Avant d’atteindre l’escalier désormais très surveillé, je me suis retrouvé entouré d’une escorte de gardes armés munis de badges d’accès universel qui m’ont conduit à une salle de réunion à l’étage. De toute évidence, il ne s’agissait pas d’un bonjour en passant, mais d’une plongée dans les affaires de Périhélie, desquelles je n’aurais pas dû être instruit. Il semblait bien qu’une fois encore, Jason avait décidé de partager des secrets. Ce qui n’allait jamais sans inconvénients. J’ai inspiré à fond et je suis entré.

Dans la salle, j’ai trouvé une table en acajou, six chaises luxueuses et deux hommes.

L’un était Jason.

On aurait pu prendre l’autre pour un enfant. Un enfant horriblement brûlé et en besoin urgent d’une greffe de peau : telle a été ma première impression. Cet individu d’environ 1,50 m se tenait dans un coin de la pièce. Vêtu d’un jean et d’un T-shirt blanc en coton, il avait des épaules larges, de grands yeux injectés de sang, et des bras qui semblaient un peu trop longs pour son torse abrégé.

Mais le plus surprenant était sa peau, terne, gris cendre, et sans le moindre poil. Elle n’était pas ridée de la manière conventionnelle – flasque comme celle d’un chien limier – mais d’une texture épaisse, sillonnée, comme l’écorce d’un cantaloup.

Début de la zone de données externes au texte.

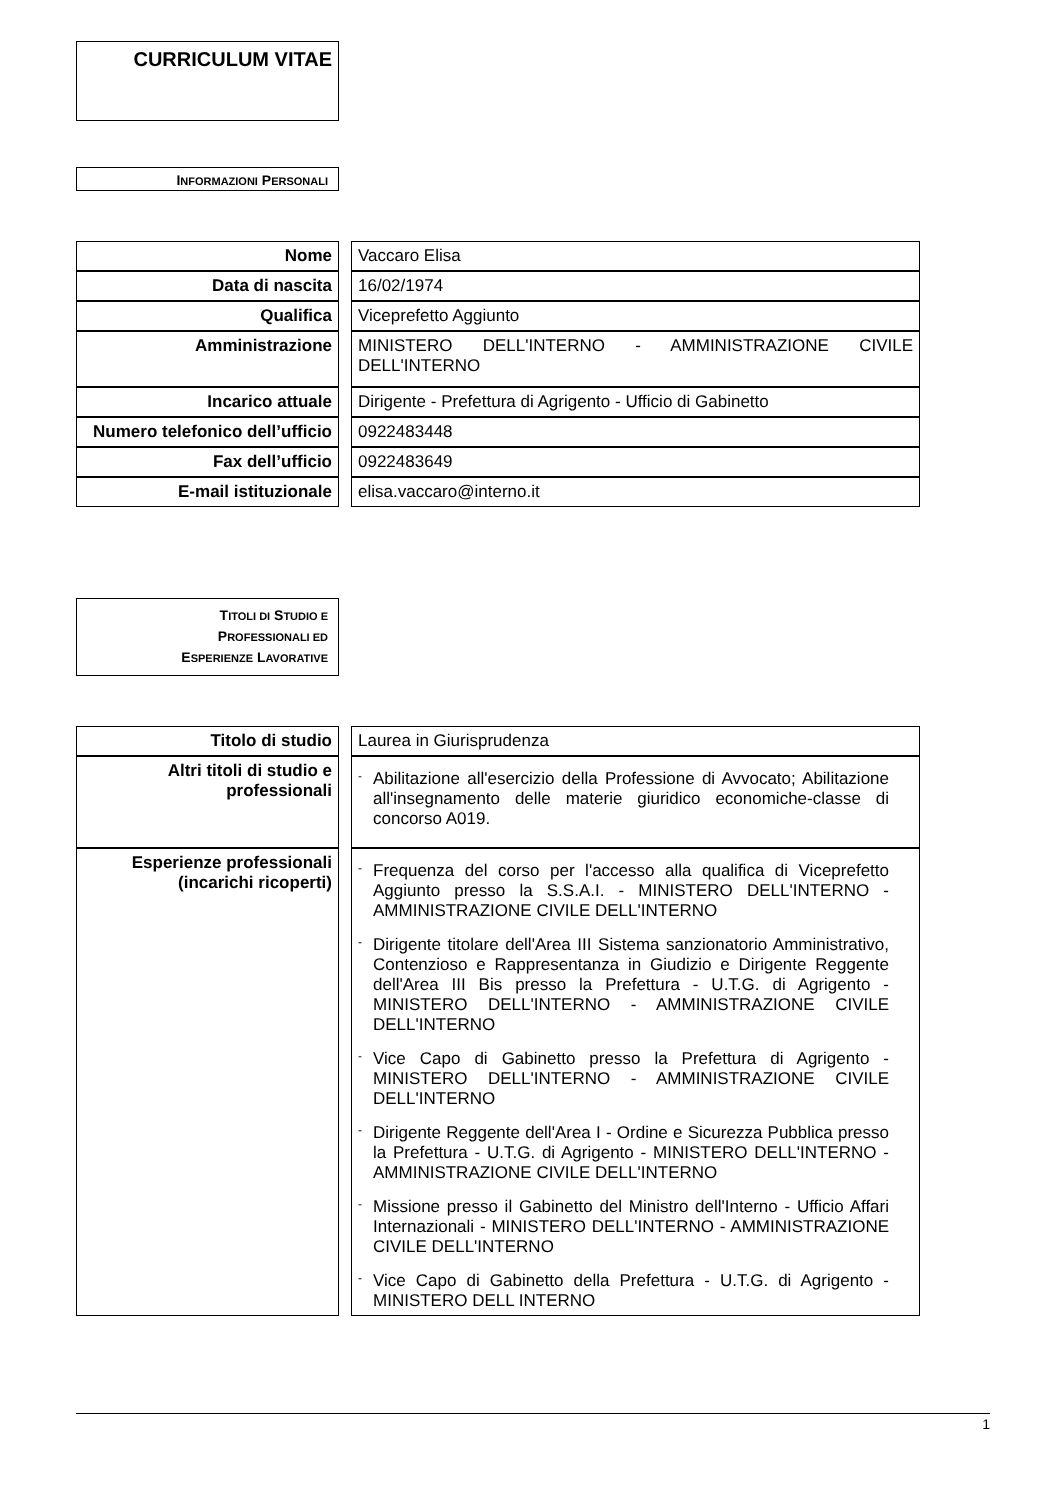CURRICULUM VITAE
INFORMAZIONI PERSONALI
| Nome | | Vaccaro Elisa |
| Data di nascita | | 16/02/1974 |
| Qualifica | | Viceprefetto Aggiunto |
| Amministrazione | | MINISTERO DELL'INTERNO - AMMINISTRAZIONE CIVILE DELL'INTERNO |
| Incarico attuale | | Dirigente - Prefettura di Agrigento - Ufficio di Gabinetto |
| Numero telefonico dell’ufficio | | 0922483448 |
| Fax dell’ufficio | | 0922483649 |
| E-mail istituzionale | | elisa.vaccaro@interno.it |
TITOLI DI STUDIO E
PROFESSIONALI ED
ESPERIENZE LAVORATIVE
| Titolo di studio | | Laurea in Giurisprudenza |
| Altri titoli di studio e professionali | | - Abilitazione all'esercizio della Professione di Avvocato; Abilitazione all'insegnamento delle materie giuridico economiche-classe di concorso A019. |
| Esperienze professionali (incarichi ricoperti) | | - Frequenza del corso per l'accesso alla qualifica di Viceprefetto Aggiunto presso la S.S.A.I. - MINISTERO DELL'INTERNO - AMMINISTRAZIONE CIVILE DELL'INTERNO - Dirigente titolare dell'Area III Sistema sanzionatorio Amministrativo, Contenzioso e Rappresentanza in Giudizio e Dirigente Reggente dell'Area III Bis presso la Prefettura - U.T.G. di Agrigento - MINISTERO DELL'INTERNO - AMMINISTRAZIONE CIVILE DELL'INTERNO - Vice Capo di Gabinetto presso la Prefettura di Agrigento - MINISTERO DELL'INTERNO - AMMINISTRAZIONE CIVILE DELL'INTERNO - Dirigente Reggente dell'Area I - Ordine e Sicurezza Pubblica presso la Prefettura - U.T.G. di Agrigento - MINISTERO DELL'INTERNO - AMMINISTRAZIONE CIVILE DELL'INTERNO - Missione presso il Gabinetto del Ministro dell'Interno - Ufficio Affari Internazionali - MINISTERO DELL'INTERNO - AMMINISTRAZIONE CIVILE DELL'INTERNO - Vice Capo di Gabinetto della Prefettura - U.T.G. di Agrigento - MINISTERO DELL INTERNO |
1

Le petit homme s’est approché de moi, la main tendue. Une petite main ridée au bout d’un long bras ridé. Je l’ai serrée avec hésitation. Des doigts de momie, ai-je pensé. Mais charnus, dodus, comme les feuilles d’une plante du désert, comme si j’agrippais une poignée d’aloès et la sentais m’agripper en retour. La créature a souri.